((

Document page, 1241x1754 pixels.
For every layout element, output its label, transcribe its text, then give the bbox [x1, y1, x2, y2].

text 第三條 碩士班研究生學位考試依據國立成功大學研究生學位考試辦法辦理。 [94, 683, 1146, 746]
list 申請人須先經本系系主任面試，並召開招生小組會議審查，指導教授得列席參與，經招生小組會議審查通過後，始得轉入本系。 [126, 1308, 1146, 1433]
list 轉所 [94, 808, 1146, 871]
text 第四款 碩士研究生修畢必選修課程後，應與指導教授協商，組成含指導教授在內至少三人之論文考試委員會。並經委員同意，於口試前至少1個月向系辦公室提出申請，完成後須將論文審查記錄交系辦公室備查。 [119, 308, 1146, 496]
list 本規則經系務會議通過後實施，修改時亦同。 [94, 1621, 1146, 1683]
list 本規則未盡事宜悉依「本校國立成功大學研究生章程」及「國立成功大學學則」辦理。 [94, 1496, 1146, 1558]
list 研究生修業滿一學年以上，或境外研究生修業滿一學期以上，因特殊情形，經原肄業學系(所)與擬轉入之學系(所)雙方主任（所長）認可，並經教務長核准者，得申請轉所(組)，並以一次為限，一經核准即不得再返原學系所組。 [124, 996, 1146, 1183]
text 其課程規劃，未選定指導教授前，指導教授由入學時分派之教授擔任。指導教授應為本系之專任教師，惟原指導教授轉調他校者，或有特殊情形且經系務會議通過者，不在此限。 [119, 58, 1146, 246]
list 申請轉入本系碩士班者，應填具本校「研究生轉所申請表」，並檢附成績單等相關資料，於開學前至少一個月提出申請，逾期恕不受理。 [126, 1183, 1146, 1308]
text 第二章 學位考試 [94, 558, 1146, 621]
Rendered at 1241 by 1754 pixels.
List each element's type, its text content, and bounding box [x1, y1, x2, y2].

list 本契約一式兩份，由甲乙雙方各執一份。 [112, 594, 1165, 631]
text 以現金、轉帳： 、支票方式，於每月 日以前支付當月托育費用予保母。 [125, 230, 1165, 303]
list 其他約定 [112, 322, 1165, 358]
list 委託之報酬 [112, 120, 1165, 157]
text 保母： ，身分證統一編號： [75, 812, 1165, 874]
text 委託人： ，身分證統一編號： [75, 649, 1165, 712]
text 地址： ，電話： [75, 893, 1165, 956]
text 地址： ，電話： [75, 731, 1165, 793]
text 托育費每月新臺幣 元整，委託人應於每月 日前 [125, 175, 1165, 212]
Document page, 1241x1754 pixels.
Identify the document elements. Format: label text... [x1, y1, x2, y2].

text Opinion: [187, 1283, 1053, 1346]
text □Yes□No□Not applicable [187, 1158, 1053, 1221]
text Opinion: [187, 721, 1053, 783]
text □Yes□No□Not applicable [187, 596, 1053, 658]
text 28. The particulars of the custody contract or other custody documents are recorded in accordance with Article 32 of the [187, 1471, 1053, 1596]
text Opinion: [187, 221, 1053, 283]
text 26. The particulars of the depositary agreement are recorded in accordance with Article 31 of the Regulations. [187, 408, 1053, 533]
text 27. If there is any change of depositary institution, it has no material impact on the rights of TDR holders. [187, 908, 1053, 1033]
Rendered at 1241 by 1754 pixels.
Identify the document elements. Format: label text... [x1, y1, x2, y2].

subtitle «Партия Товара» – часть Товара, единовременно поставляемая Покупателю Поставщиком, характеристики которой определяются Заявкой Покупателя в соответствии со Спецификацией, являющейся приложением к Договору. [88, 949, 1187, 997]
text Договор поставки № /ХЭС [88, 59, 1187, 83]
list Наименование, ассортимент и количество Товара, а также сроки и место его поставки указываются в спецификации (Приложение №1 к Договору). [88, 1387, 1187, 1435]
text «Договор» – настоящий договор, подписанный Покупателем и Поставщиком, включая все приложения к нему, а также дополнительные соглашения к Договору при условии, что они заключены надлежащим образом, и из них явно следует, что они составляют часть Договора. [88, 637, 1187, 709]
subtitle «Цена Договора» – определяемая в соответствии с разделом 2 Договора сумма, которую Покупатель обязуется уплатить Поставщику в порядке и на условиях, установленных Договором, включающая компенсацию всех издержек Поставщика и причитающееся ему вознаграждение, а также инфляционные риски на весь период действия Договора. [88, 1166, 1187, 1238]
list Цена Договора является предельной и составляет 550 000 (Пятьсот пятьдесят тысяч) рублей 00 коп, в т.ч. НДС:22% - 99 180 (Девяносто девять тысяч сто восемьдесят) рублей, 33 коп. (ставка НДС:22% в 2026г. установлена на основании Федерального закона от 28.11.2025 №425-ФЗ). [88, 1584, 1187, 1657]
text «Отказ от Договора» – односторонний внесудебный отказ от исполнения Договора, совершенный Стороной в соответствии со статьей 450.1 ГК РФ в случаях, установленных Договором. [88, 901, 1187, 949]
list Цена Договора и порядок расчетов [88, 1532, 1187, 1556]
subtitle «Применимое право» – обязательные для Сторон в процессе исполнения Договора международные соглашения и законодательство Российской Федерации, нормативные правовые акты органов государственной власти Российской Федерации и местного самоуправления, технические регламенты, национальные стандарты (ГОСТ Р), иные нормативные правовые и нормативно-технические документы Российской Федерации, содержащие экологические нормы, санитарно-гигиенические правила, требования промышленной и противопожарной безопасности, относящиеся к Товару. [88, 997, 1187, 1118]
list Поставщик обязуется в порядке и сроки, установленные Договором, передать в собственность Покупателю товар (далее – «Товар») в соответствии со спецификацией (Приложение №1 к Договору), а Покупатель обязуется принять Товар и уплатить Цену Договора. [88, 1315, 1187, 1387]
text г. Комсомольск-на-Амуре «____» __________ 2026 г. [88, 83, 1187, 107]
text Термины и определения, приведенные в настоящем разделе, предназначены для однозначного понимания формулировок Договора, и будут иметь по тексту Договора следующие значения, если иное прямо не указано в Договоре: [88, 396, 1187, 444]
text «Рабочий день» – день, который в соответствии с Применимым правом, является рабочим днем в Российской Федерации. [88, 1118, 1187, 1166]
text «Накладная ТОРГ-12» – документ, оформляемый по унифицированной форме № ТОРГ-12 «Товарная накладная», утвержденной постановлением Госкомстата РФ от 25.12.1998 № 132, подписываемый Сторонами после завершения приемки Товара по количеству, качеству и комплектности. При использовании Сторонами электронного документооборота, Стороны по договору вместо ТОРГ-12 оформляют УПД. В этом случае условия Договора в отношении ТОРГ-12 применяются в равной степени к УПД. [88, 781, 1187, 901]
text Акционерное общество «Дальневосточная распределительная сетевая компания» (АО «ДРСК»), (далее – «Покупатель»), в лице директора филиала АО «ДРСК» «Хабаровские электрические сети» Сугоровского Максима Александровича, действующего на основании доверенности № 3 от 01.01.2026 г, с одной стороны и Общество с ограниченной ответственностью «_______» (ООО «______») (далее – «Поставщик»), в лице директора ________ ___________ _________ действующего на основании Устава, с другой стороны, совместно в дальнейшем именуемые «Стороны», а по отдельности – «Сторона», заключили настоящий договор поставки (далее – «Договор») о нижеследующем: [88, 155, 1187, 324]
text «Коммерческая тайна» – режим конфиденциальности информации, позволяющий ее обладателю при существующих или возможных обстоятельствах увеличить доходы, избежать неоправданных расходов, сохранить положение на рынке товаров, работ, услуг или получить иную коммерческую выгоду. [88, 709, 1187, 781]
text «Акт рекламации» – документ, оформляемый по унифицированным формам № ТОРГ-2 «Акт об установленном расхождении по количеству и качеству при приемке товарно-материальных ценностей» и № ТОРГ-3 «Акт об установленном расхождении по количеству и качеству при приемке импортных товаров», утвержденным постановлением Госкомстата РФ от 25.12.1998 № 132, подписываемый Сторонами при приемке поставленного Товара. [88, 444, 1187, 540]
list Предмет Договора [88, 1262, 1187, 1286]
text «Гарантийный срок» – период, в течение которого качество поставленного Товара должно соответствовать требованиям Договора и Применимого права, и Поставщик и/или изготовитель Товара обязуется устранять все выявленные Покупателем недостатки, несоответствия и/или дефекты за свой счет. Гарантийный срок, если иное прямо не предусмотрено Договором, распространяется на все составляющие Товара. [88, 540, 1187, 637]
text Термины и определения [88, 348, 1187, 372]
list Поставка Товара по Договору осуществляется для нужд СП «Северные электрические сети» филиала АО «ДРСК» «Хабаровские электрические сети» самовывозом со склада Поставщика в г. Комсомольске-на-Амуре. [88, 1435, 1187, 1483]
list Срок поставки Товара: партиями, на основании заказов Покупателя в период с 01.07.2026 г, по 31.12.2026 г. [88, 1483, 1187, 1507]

))

**OBJECTIVE**
Copy verbatim the lines of the data above, beginning at the line that contains "949, 1187, 997]" and ending after the line that contains "text Договор поставки".

**EXERCISE ANSWER**
subtitle «Партия Товара» – часть Товара, единовременно поставляемая Покупателю Поставщиком, характеристики которой определяются Заявкой Покупателя в соответствии со Спецификацией, являющейся приложением к Договору. [88, 949, 1187, 997]
text Договор поставки № /ХЭС [88, 59, 1187, 83]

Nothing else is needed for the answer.